Il passera d'autant plus vite à l'action qu'il n'entend pas laisser ses adversaires occuper le terrain politique qu'ils sont parvenus à investir durant la période électorale en surfant sur les réticences et oppositions exprimées par de larges franges de la société algérienne quant à la perspective d'octroyer un quatrième mandat à un président dont le bilan des trois précédents est pour le moins controversé et qui plus est se trouve confronté à un sérieux problème de santé. Il sait que le camp de ses adversaires est parvenu à s'entendre sur la nécessité de faire front commun pour peser sur l'après 17 avril dont il redoute qu'il ne donnera lieu à la perduration du statu quo voulu par le système et qui confinera les acteurs de l'opposition politique dans la marginalisation et au rôle de faire-valoir de la démocratie de façade dont il a doté le pays.

Ce que va faire Bouteflika, lui seul le sait. Il est en tout cas certain que l'on commencera à cerner quelque peu où il veut aller après sa réélection quand on verra la composante humaine dont il va s'entourer pour entamer son quatrième mandat. Si à ce niveau il procèdera à un renouvellement conséquent basé sur les critères de la jeunesse, de la compétence et de la probité à tous points de vue, l'on peut alors espérer qu'il aspire à rompre avec un sérail et un entourage acquis au maintien du statu quo mortifère dont ils sont les bénéficiaires, et qu'il est déterminé à entreprendre une révision constitutionnelle qui mettra un terme à celui-ci.

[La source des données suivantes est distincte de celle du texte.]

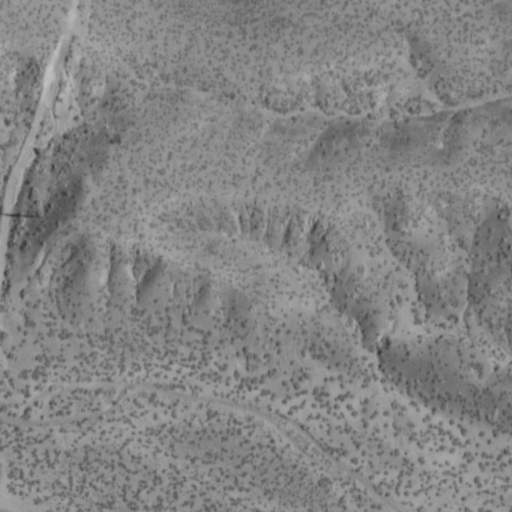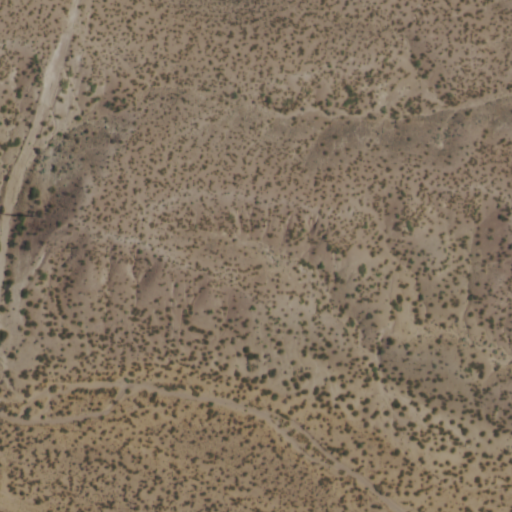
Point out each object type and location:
road: (41, 106)
road: (14, 505)
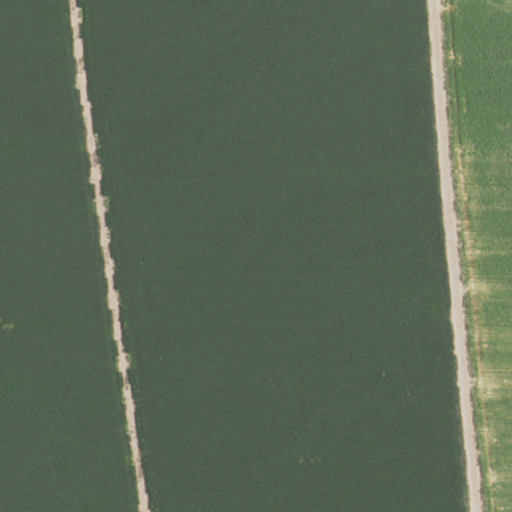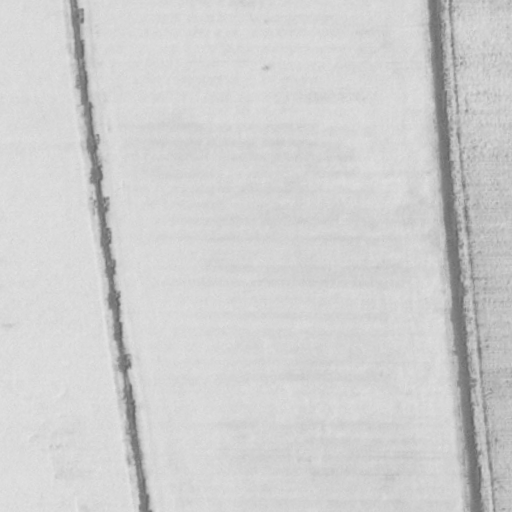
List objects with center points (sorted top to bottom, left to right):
road: (113, 256)
road: (447, 257)
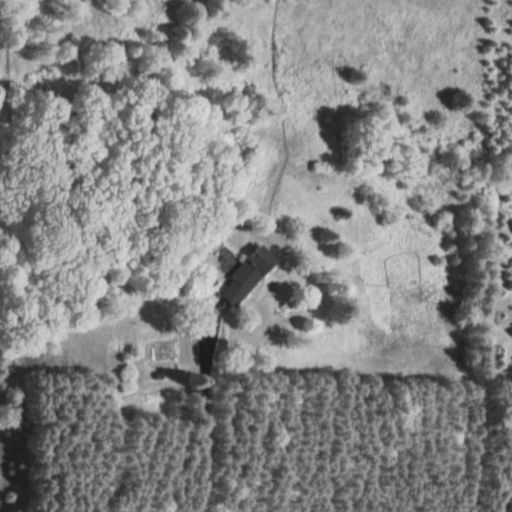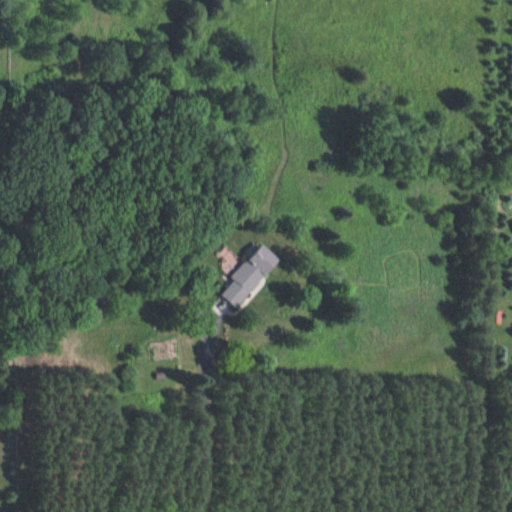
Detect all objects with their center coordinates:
building: (253, 276)
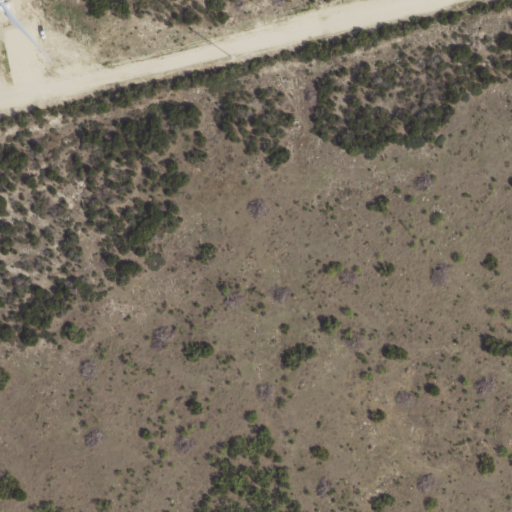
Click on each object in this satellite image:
wind turbine: (9, 13)
power tower: (230, 56)
road: (256, 82)
road: (256, 461)
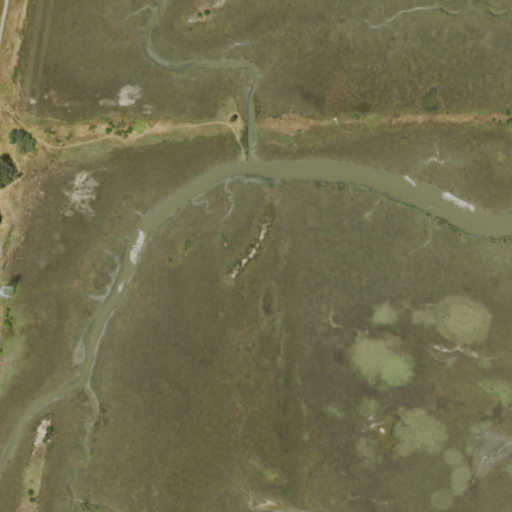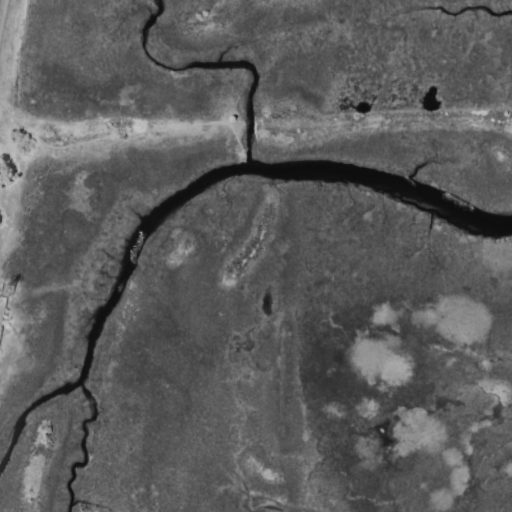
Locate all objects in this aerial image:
road: (2, 13)
road: (122, 140)
power tower: (7, 291)
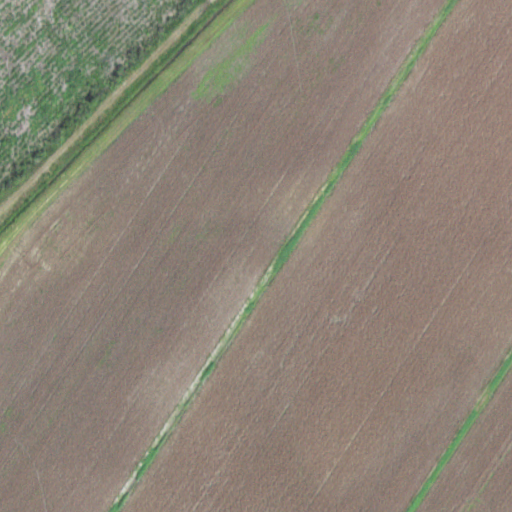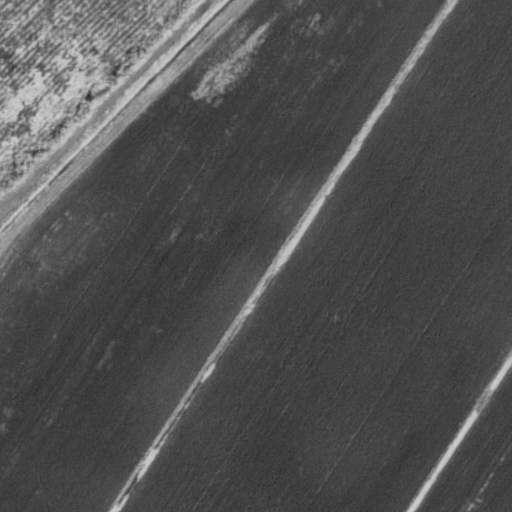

Dans son message adressé aux Algériens leur annonçant qu'il se portait candidat, Bouteflika avait laissé entendre qu'il engagerait une large consultation avec les forces politiques et sociales sur le contenu de cette révision et qu'il sera organisé un débat national sur le sujet. Toute la question est de savoir s'il tiendra cette promesse, ou s'il se contentera de renouveler le simulacre de consultation qu'aura été la « fameuse » commission Bensalah.

Dans le premier cas, il pourrait désamorcer la revendication formulée par un large éventail de la classe politique réclamant une période de transition qui conduirait au démantèlement du système politique finissant en faisant la preuve qu'il n'est pas besoin d'une transition pour aller à cet objectif. Dans l'autre, il renforcera indubitablement les rangs de cette opposition qui ose désormais réclamer rien moins que le changement du système. Pacifiquement dans un premier temps, mais qui sera tentée de radicaliser son combat au constat qu'elle a déjà anticipé que le quatrième mandat est destiné à casser la synergie qui est à l'œuvre dans l'opposition mais aussi et surtout dans la société, née du refus dans ces deux milieux de se satisfaire de réformettes cosmétiques.

Bouteflika n'aura pas droit pour son quatrième mandat à une quelconque période de grâce. Il va lui falloir immédiatement prendre l'initiative et entrer dans le vif du sujet à savoir dévoiler les priorités auxquelles il compte s'attaquer.